WHAT YOU SHOULD DO
Produce a faithful copy of the data, one that leaves out the pictures.

Revision comparison data:
= = = =

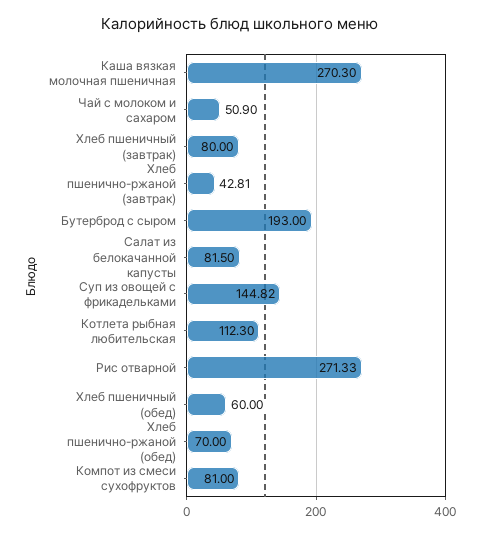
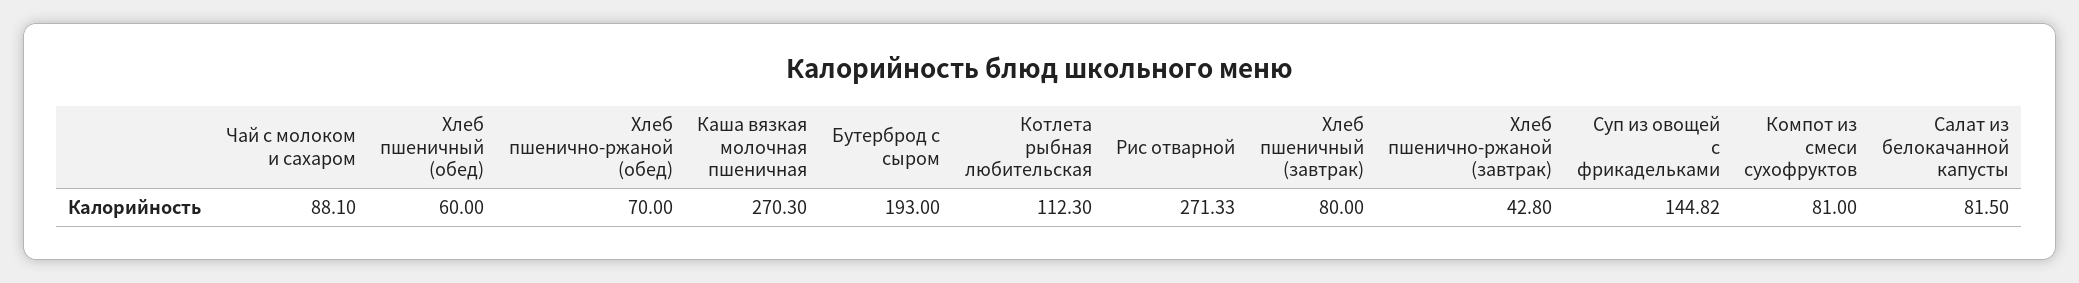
  {
    "Каша вязкая молочная пшеничная": 270.3,
-   "Чай с молоком и сахаром": 50.9,
+   "Чай с молоком и сахаром": 88.1,
    "Хлеб пшеничный (завтрак)": 80,
-   "Хлеб пшенично-ржаной (завтрак)": 42.81,
+   "Хлеб пшенично-ржаной (завтрак)": 42.8,
    "Бутерброд с сыром": 193,
    "Салат из белокачанной капусты": 81.5,
    "Суп из овощей с фрикадельками": 144.82,
    "Котлета рыбная любительская": 112.3,
    "Рис отварной": 271.33,
    "Хлеб пшеничный (обед)": 60,
    "Хлеб пшенично-ржаной (обед)": 70,
    "Компот из смеси сухофруктов": 81
  }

= = = =

COMPLETED EXERCISE
  {
    "Каша вязкая молочная пшеничная": 270.3,
-   "Чай с молоком и сахаром": 50.9,
+   "Чай с молоком и сахаром": 88.1,
    "Хлеб пшеничный (завтрак)": 80,
-   "Хлеб пшенично-ржаной (завтрак)": 42.81,
+   "Хлеб пшенично-ржаной (завтрак)": 42.8,
    "Бутерброд с сыром": 193,
    "Салат из белокачанной капусты": 81.5,
    "Суп из овощей с фрикадельками": 144.82,
    "Котлета рыбная любительская": 112.3,
    "Рис отварной": 271.33,
    "Хлеб пшеничный (обед)": 60,
    "Хлеб пшенично-ржаной (обед)": 70,
    "Компот из смеси сухофруктов": 81
  }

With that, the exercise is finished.